Product Information
Last update: 13 February 2008

Cited references were chosen to be representative, accessible overviews. However, the reference list provided should not be considered exhaustive. For full citation lists, consult the printed or online version of the Gaussian 03 User's Reference.

New Chemistry

Enhanced ONIOM Method

The ONIOM facility in Gaussian 03 has been significantly enhanced over that offered by Gaussian 98 [1-2]:

• The ONIOM facility [42] now supports electronic embedding for ONIOM(MO:MM) calculations: the electrostatic properties of the MM region can be taken into account during computations on the QM region.

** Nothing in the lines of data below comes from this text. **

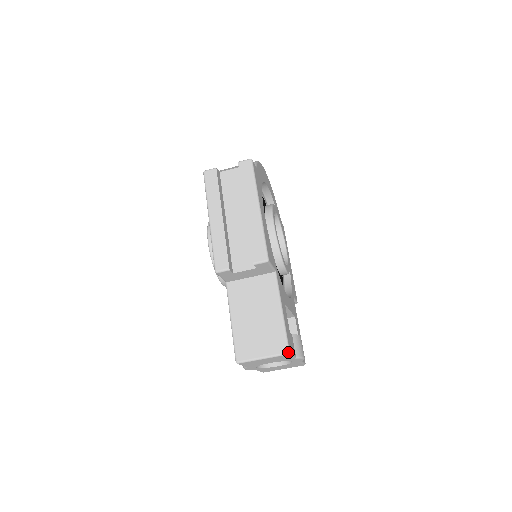
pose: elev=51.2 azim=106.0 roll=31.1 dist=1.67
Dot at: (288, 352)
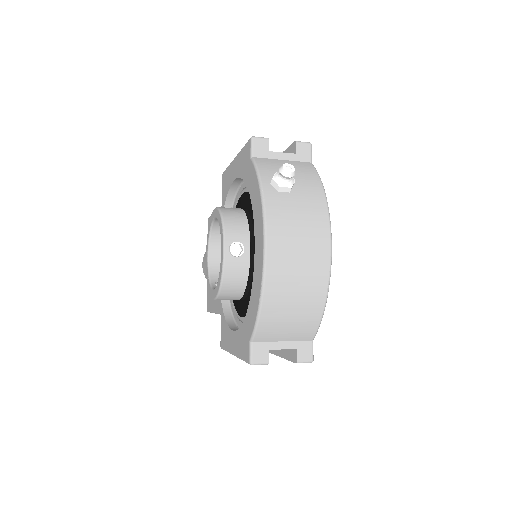
Dot at: occluded
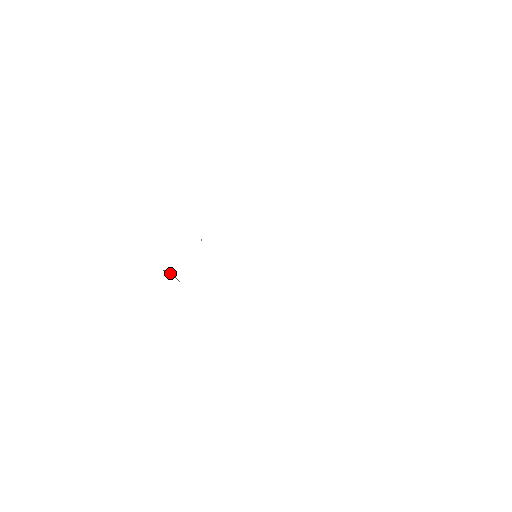
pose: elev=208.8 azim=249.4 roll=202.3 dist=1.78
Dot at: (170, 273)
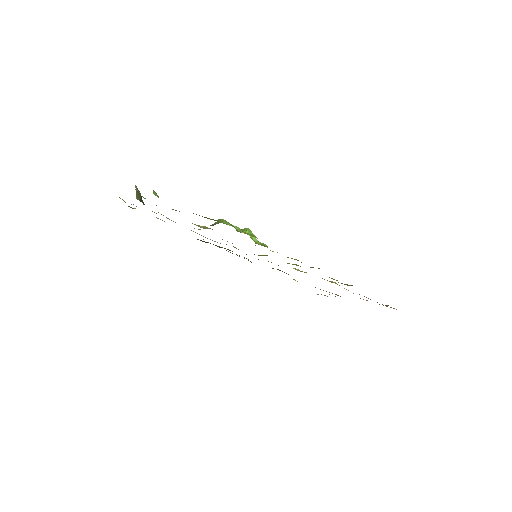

• ONIOM(MO:MM) optimizations are much faster and can be reliably performed for large molecules (e.g., proteins). The algorithmic improvements include:
  
  

  • A quadratic coupled algorithm takes into account the coupling between atoms using internal coordinates (typically, those in the model system) and those in Cartesian coordinates (typically, the atoms only in the MM layer), resulting in more accurate steps.

  • MO/MM optimizations perform micro-iterations for the atoms only in the MM layer between traditional optimization steps on the real system, resulting in faster and more reliable optimizations. Electronic embedding can be combined with micro-iterations.

• Analytic frequencies are available for ONIOM(MO:MM) calculations, and frequencies for ONIOM(MO:MO) calculations are significantly faster.

• Gaussian 03 provides support for general molecular mechanics (MM) force fields, including read-in and modified parameters. A standalone MM optimization program is also included.

• Support for an external program for any ONIOM model (e.g., an external MM program may be used).

Solvent Effects

The Polarizable Continuum Model (PCM) solvation method has been improved and extended [3-8]:

• The IEFPCM model [3,9] is now the default, and analytic frequencies are now available for this SCRF method. Additional performance improvements include a new cavity generation technique [10].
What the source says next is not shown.